(EXERCISE BRIEF) Return the data exactly, with all pictures removed.

*** Block opens ***

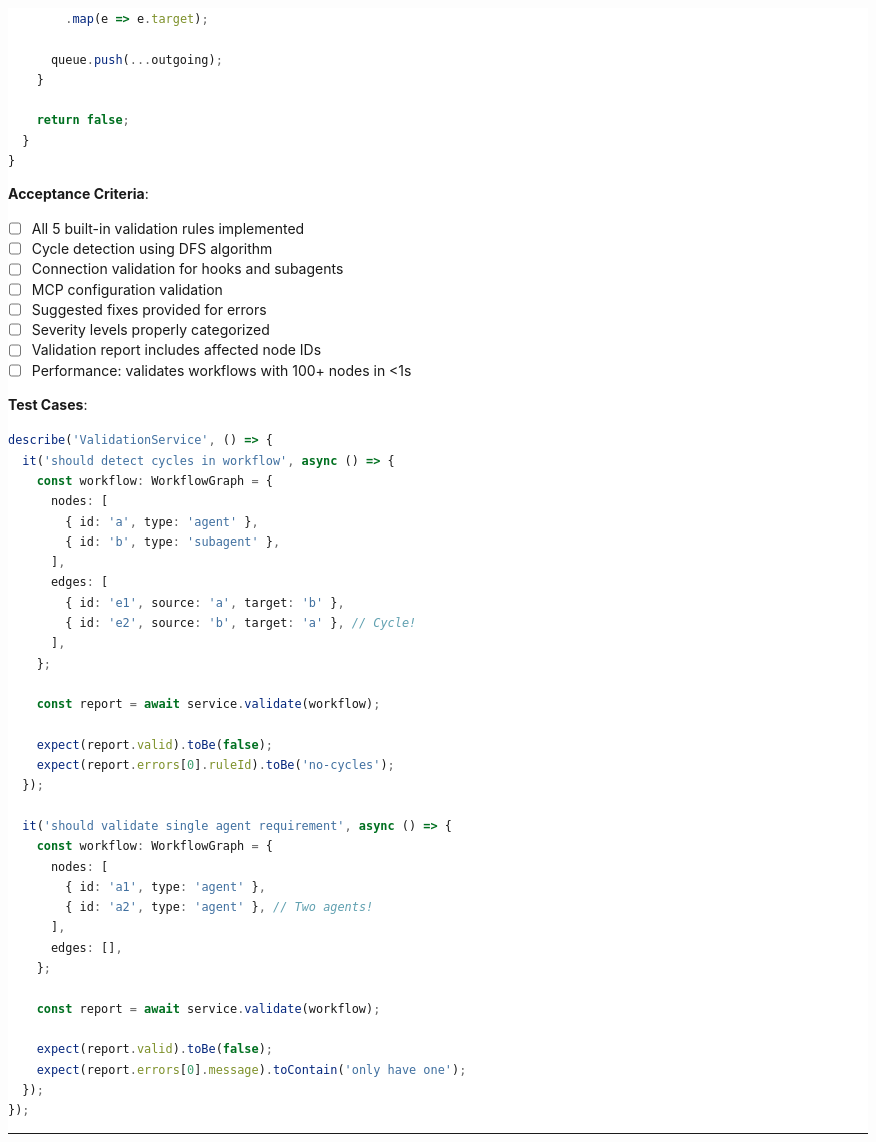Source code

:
 ```typescript
        .map(e => e.target);

      queue.push(...outgoing);
    }

    return false;
  }
}
```

**Acceptance Criteria**:
- [ ] All 5 built-in validation rules implemented
- [ ] Cycle detection using DFS algorithm
- [ ] Connection validation for hooks and subagents
- [ ] MCP configuration validation
- [ ] Suggested fixes provided for errors
- [ ] Severity levels properly categorized
- [ ] Validation report includes affected node IDs
- [ ] Performance: validates workflows with 100+ nodes in <1s

**Test Cases**:
```typescript
describe('ValidationService', () => {
  it('should detect cycles in workflow', async () => {
    const workflow: WorkflowGraph = {
      nodes: [
        { id: 'a', type: 'agent' },
        { id: 'b', type: 'subagent' },
      ],
      edges: [
        { id: 'e1', source: 'a', target: 'b' },
        { id: 'e2', source: 'b', target: 'a' }, // Cycle!
      ],
    };

    const report = await service.validate(workflow);

    expect(report.valid).toBe(false);
    expect(report.errors[0].ruleId).toBe('no-cycles');
  });

  it('should validate single agent requirement', async () => {
    const workflow: WorkflowGraph = {
      nodes: [
        { id: 'a1', type: 'agent' },
        { id: 'a2', type: 'agent' }, // Two agents!
      ],
      edges: [],
    };

    const report = await service.validate(workflow);

    expect(report.valid).toBe(false);
    expect(report.errors[0].message).toContain('only have one');
  });
});
```

---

*** Block closes ***

(ANSWER AREA)
Source code

:
 ```typescript
        .map(e => e.target);

      queue.push(...outgoing);
    }

    return false;
  }
}
```

**Acceptance Criteria**:
- [ ] All 5 built-in validation rules implemented
- [ ] Cycle detection using DFS algorithm
- [ ] Connection validation for hooks and subagents
- [ ] MCP configuration validation
- [ ] Suggested fixes provided for errors
- [ ] Severity levels properly categorized
- [ ] Validation report includes affected node IDs
- [ ] Performance: validates workflows with 100+ nodes in <1s

**Test Cases**:
```typescript
describe('ValidationService', () => {
  it('should detect cycles in workflow', async () => {
    const workflow: WorkflowGraph = {
      nodes: [
        { id: 'a', type: 'agent' },
        { id: 'b', type: 'subagent' },
      ],
      edges: [
        { id: 'e1', source: 'a', target: 'b' },
        { id: 'e2', source: 'b', target: 'a' }, // Cycle!
      ],
    };

    const report = await service.validate(workflow);

    expect(report.valid).toBe(false);
    expect(report.errors[0].ruleId).toBe('no-cycles');
  });

  it('should validate single agent requirement', async () => {
    const workflow: WorkflowGraph = {
      nodes: [
        { id: 'a1', type: 'agent' },
        { id: 'a2', type: 'agent' }, // Two agents!
      ],
      edges: [],
    };

    const report = await service.validate(workflow);

    expect(report.valid).toBe(false);
    expect(report.errors[0].message).toContain('only have one');
  });
});
```

---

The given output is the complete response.